With efforts now focused on Syria, the working group made its third visit to the embattled nation between Dec. 3 and 6. The trip included a visit to the sprawling al-Hol Camp in the country’s northeast, under the control of the Kurdish-led Syrian Democratic Forces (SDF).

There are tens of thousands of women and children in camps under SDF control. Most are in al-Hol Camp, a facility built to house 40,000 individuals but currently holding over 68,000, well over 90 percent of which are women and children. 

The camp witnessed a sharp increase in numbers of residents as the US-backed SDF launched an offensive to defeat the Islamic State in its last bastion of Baghouz, which ended in March 2019. According to a report by the UN Office for the Coordination of Humanitarian Affairs, as of Nov. 19, roughly 15 percent of al-Hol Camp’s residents are third-country nationals.

Russia’s Ministry of Foreign Affairs said it had “contacted the Syrian authorities and representatives of the Kurdish armed groups that currently control this camp.”

According to the International Crisis Group, Moscow has chartered flights and brought back over 200 women and children from Syria and Iraq, meting out light sentences, though many hundreds remain.

In March, three Russian children were handed over by the local Autonomous Administration of North and East Syria (NES) to a Russian delegation. 

Read More: Three children of Russian ISIS members returned to Russia from northeast Syria 

The administration has repeatedly called on foreign countries to take back their citizens with connections to the Islamic State. The SDF holds fighters of more than 50 nationalities. 
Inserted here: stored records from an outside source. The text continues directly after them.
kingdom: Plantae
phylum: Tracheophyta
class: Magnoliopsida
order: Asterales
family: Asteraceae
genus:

European states, in particular, have been reluctant to bring back Islamic State fighters or women accused of membership in the extremist group, fearing that, due to the lack of evidence, suspects could be quickly released once they appear in court after returning home.

A court in Brussels on Thursday ordered the Belgian government to bring 10 children to the European country for resettlement who were born in Syria to Belgian parents affiliated to the extremist group.

Read More: Belgian court orders that gov’t accept 10 children of ISIS fighters in Syria   

Many Belgian officials have resisted efforts to bring back such children. The court’s decision mandates that the government facilitate their transport within six weeks or pay a fine for each day of delay for every child past the deadline.